PROBLEM REQUIREMENTS :: Each line of the data below must be given again exactly as written.

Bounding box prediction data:
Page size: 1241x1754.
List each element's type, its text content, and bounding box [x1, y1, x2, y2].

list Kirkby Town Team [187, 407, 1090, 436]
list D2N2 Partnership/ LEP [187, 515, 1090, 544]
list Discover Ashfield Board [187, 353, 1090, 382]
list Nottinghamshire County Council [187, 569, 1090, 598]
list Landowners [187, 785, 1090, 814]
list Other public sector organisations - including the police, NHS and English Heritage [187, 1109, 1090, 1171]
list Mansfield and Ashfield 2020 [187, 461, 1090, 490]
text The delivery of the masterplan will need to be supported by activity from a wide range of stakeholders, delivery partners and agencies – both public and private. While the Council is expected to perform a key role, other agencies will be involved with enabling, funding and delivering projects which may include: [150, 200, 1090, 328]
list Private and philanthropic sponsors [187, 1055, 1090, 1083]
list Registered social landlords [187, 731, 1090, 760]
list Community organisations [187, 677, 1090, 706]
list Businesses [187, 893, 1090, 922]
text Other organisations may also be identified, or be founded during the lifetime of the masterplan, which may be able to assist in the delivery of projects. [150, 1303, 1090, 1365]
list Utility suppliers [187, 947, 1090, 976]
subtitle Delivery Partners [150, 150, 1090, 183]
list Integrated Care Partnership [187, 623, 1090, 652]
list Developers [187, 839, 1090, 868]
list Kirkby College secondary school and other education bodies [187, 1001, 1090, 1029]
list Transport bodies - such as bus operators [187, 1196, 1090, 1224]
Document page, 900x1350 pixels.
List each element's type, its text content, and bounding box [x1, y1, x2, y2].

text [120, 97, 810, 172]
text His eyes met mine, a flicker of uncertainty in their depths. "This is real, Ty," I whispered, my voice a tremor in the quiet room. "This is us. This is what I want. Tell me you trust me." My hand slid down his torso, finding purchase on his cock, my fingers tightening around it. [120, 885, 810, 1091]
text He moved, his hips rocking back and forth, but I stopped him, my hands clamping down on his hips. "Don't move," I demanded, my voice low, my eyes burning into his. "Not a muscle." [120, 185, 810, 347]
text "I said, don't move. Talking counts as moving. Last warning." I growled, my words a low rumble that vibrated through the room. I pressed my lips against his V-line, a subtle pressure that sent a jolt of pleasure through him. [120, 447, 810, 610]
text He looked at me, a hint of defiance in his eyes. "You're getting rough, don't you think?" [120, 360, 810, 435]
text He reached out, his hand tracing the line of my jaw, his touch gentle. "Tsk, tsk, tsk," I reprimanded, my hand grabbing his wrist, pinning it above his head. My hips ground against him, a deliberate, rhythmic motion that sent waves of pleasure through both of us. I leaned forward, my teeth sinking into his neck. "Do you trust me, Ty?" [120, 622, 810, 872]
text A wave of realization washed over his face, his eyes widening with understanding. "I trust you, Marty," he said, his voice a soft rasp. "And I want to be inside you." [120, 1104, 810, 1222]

EXERCISE RESPONSE ::
Page size: 1241x1754.
List each element's type, its text content, and bounding box [x1, y1, x2, y2].

list Kirkby Town Team [187, 407, 1090, 436]
list D2N2 Partnership/ LEP [187, 515, 1090, 544]
list Discover Ashfield Board [187, 353, 1090, 382]
list Nottinghamshire County Council [187, 569, 1090, 598]
list Landowners [187, 785, 1090, 814]
list Other public sector organisations - including the police, NHS and English Heritage [187, 1109, 1090, 1171]
list Mansfield and Ashfield 2020 [187, 461, 1090, 490]
text The delivery of the masterplan will need to be supported by activity from a wide range of stakeholders, delivery partners and agencies – both public and private. While the Council is expected to perform a key role, other agencies will be involved with enabling, funding and delivering projects which may include: [150, 200, 1090, 328]
list Private and philanthropic sponsors [187, 1055, 1090, 1083]
list Registered social landlords [187, 731, 1090, 760]
list Community organisations [187, 677, 1090, 706]
list Businesses [187, 893, 1090, 922]
text Other organisations may also be identified, or be founded during the lifetime of the masterplan, which may be able to assist in the delivery of projects. [150, 1303, 1090, 1365]
list Utility suppliers [187, 947, 1090, 976]
subtitle Delivery Partners [150, 150, 1090, 183]
list Integrated Care Partnership [187, 623, 1090, 652]
list Developers [187, 839, 1090, 868]
list Kirkby College secondary school and other education bodies [187, 1001, 1090, 1029]
list Transport bodies - such as bus operators [187, 1196, 1090, 1224]
Document page, 900x1350 pixels.
List each element's type, its text content, and bounding box [x1, y1, x2, y2].

text [120, 97, 810, 172]
text His eyes met mine, a flicker of uncertainty in their depths. "This is real, Ty," I whispered, my voice a tremor in the quiet room. "This is us. This is what I want. Tell me you trust me." My hand slid down his torso, finding purchase on his cock, my fingers tightening around it. [120, 885, 810, 1091]
text He moved, his hips rocking back and forth, but I stopped him, my hands clamping down on his hips. "Don't move," I demanded, my voice low, my eyes burning into his. "Not a muscle." [120, 185, 810, 347]
text "I said, don't move. Talking counts as moving. Last warning." I growled, my words a low rumble that vibrated through the room. I pressed my lips against his V-line, a subtle pressure that sent a jolt of pleasure through him. [120, 447, 810, 610]
text He looked at me, a hint of defiance in his eyes. "You're getting rough, don't you think?" [120, 360, 810, 435]
text He reached out, his hand tracing the line of my jaw, his touch gentle. "Tsk, tsk, tsk," I reprimanded, my hand grabbing his wrist, pinning it above his head. My hips ground against him, a deliberate, rhythmic motion that sent waves of pleasure through both of us. I leaned forward, my teeth sinking into his neck. "Do you trust me, Ty?" [120, 622, 810, 872]
text A wave of realization washed over his face, his eyes widening with understanding. "I trust you, Marty," he said, his voice a soft rasp. "And I want to be inside you." [120, 1104, 810, 1222]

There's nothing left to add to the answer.